Paris, Texas (1984)
5/10
Pity the son...
20 May 2005
Warning: Spoilers
We live in times when many people think they can have their cake and eat it as well. And this is nowhere more true, it seems to me, than when there are children involved.

Travis and Jane had a bad marriage. It was mostly his fault, but in truth they both showed signs of instability. When the big blow-up came, the shrapnel scattered far and wide. One such piece was in the form of their 4-year-old son, Hunter.

Now, Hunter was lucky. Unlike his parents, who disappeared into obscurity, he ended up as the "foster-child" of Travis's brother and his wife. They were stable, happily married, and gave him a loving home. He was as content as a boy could be under the circumstances.

Uh-oh, don't count your chickens, Hunter. Four years later, out of the festering sands of the Mojave desert and looking like some sort of moulting lizard, emerges Travis. He is heading for some obscure destination – possibly his dusty plot at Paris, Texas, where he might have been considering spending the rest of his life growing tree tomatoes, or anything else far removed from the responsibilities of parenthood. Instead, he encounters civilisation, which contacts his brother. Somewhat against his will, Travis is reunited with the son whom he abandoned.

Now, to give him his credit, Travis is a man who realises that he has made some serious mistakes. Had the rest of the movie been about how he confronted those mistakes and actually did something about them and then won back his son's love bit by bit I'd have given it 10 out of 10. The final shot could have been that touching scene when Hunter stops and Travis crosses the road and they go up the hill together. Fade out.

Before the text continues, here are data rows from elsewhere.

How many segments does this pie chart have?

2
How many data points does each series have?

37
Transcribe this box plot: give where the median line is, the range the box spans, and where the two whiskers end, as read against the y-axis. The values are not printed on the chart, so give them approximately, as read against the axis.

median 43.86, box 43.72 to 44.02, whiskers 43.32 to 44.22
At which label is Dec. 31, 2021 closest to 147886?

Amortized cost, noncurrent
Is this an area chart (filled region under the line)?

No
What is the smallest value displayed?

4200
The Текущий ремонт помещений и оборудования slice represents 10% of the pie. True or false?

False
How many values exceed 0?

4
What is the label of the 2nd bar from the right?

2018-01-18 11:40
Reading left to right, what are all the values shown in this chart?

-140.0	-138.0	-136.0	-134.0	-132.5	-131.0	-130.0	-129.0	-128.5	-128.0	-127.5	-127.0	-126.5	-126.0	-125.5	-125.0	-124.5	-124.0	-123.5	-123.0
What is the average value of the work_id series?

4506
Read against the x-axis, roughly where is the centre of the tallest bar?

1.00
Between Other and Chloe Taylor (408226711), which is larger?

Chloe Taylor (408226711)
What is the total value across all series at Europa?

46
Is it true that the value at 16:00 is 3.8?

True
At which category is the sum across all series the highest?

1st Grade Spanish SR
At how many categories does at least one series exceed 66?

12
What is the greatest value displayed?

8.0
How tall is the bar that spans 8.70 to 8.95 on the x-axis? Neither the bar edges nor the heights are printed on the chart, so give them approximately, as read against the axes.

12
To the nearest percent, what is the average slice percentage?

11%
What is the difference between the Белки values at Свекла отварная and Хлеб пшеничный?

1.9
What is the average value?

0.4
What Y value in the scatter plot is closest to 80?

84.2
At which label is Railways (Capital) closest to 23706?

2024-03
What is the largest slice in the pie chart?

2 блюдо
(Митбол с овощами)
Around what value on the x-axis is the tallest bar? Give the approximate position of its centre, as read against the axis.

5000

But, no. Instead of doing that, he decides to atone for his mistakes by taking his now 7-year-old son away from his happy and stable new home, on a journey down to Houston to find his mother. Hunter is to be sacrificed for the sake of Travis's conscience.

In spite of discovering that Jane is unmarried and working as a nightclub hostess (you could say, a prostitute), he leaves the boy with her and runs off. No doubt he is heading for that arid patch at Paris, Texas once again. Except this time he probably thinks he has at long last done something good in his life.

I can't agree. One of the worst exhibitions of parental irresponsibility I have ever seen in a movie is when Travis gets his son to phone his foster parents to tell them he has left home. This, of course, is after putting them to a lot of needless worry wondering where he was.

Poor Hunter. How long before she quits on him again? Or hits the bottle? Or, before he gets abused by one of her clients? Oh, but the music's great. And the acting. And Texas.